Weight loss or bariatric surgery remains the most reliable means to achieve and maintain significant weight loss. Bariatric surgery has also been shown to improve the inflammatory profile of obese individuals [112]. In subcutaneous adipose tissue, the expression of IL-6 and TNF-α mRNA decreases significantly, and expression of adiponectin and its receptors increases after dramatic weight loss post surgery [113]. The significant degree of weight loss, together with improvements in adipokine and inflammatory cytokine profile, as well as resolution or improvement in diabetes status [114] makes this an invaluable procedure in those suffering from morbid obesity and its sequelae. We have reported that 6 months following significant weight loss post bariatric surgery, PVAT regains its vasorelaxant function, despite the individuals still weighing in the obese category. This shows that there is more to weight loss than purely loss of mass, and other factors such as the reduced adipocyte size and a reduction in PVAT inflammation as a consequence of a more balanced oxygen supply may be the fundamental trigger leading to our observation [45].

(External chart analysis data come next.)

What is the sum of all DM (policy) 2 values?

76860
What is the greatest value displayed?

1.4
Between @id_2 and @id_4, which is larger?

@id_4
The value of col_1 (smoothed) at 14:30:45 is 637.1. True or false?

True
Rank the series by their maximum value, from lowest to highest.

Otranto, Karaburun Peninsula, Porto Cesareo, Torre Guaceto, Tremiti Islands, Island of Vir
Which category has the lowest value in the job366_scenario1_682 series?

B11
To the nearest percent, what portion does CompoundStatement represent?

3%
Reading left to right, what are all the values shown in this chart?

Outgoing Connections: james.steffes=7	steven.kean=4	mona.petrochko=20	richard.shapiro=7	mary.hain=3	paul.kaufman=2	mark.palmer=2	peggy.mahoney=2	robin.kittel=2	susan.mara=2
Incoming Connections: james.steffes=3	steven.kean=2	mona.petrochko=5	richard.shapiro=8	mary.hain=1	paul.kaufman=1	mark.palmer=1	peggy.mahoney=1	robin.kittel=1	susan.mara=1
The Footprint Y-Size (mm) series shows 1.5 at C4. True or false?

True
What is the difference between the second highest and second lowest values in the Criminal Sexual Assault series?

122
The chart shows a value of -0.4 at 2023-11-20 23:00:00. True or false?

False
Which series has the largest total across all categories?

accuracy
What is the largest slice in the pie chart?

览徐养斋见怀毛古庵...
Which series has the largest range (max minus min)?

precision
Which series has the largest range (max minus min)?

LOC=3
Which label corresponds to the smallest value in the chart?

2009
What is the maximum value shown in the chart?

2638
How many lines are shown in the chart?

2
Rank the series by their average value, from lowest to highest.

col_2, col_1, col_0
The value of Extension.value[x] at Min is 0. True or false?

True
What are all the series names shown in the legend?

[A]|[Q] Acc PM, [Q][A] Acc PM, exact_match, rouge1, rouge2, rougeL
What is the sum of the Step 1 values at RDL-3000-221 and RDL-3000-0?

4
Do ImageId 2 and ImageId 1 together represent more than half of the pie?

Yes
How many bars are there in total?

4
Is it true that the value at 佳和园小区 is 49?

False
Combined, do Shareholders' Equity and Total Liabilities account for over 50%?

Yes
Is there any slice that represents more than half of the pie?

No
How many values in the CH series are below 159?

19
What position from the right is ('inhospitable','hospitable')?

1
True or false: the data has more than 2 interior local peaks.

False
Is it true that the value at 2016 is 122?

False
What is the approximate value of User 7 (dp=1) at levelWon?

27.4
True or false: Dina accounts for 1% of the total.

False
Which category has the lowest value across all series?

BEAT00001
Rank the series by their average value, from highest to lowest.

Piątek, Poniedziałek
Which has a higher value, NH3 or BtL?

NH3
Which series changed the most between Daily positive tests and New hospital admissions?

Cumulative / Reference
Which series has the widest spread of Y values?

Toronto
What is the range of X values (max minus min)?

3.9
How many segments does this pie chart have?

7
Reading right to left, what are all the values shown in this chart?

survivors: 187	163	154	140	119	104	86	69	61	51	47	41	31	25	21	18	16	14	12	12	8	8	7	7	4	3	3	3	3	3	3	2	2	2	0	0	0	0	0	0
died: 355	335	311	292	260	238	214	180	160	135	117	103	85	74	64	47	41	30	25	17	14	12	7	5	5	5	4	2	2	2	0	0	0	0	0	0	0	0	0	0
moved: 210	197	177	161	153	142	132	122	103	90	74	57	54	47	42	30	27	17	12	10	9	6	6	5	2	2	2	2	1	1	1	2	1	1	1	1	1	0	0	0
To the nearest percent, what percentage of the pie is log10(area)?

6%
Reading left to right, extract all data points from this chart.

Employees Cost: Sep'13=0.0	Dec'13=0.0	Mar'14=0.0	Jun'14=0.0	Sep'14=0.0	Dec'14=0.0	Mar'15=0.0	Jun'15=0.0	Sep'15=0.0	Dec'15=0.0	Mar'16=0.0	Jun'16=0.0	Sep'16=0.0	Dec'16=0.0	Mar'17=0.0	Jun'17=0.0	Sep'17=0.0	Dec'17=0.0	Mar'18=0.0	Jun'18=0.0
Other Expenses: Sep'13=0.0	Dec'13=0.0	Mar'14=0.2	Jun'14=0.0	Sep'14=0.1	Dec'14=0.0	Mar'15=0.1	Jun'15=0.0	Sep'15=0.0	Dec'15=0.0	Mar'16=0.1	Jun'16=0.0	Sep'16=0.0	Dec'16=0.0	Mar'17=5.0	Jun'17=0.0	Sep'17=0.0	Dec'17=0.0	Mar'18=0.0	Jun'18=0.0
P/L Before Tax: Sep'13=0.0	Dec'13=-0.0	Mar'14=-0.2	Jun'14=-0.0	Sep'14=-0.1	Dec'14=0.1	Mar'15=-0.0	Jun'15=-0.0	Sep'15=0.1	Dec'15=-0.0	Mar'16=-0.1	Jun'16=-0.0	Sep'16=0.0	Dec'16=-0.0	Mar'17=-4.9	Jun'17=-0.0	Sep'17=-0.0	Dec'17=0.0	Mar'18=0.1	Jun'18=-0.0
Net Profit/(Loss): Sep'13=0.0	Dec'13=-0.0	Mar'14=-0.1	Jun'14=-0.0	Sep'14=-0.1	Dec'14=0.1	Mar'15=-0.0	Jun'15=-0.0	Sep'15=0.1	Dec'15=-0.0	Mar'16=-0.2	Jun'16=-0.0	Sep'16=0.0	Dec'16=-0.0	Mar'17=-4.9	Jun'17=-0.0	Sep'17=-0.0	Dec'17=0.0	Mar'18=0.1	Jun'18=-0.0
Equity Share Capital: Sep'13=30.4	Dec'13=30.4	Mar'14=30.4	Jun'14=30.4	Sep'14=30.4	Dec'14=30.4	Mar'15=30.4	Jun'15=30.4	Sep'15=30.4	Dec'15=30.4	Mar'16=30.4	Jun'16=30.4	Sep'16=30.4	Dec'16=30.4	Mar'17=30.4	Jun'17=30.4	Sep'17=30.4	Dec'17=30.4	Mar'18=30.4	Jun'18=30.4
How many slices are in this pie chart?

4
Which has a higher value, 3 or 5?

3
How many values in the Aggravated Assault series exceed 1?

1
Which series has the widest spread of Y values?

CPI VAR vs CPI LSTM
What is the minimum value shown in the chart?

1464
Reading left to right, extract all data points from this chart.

Vitamin D is a perfect example to highlight the need for tissue-specific or tissue-targeted therapies, given that it can suppress renin transcription, and transgenic animals devoid of vitamin D receptor develop hypertension, but they remain lean with smaller adipocytes on a high-fat diet. Overexpression of the receptors on adipocytes leads to a suppression of lipolysis, thermogenesis and resultant obesity [115, 116]. This is a perfect example of the challenges facing researchers trying to identify a molecule that can treat one condition without causing detrimental off-target effects. The (re)search continues.

Conclusion

Perivascular adipose tissue plays a crucial role in modulating vessel tone and blood glucose homeostasis. In obesity, PVAT is damaged and dysfunctional. Rescuing the damaged PVAT and restoring the healthy PVAT phenotype before the onset of hypertension and diabetes should be the focus of future studies.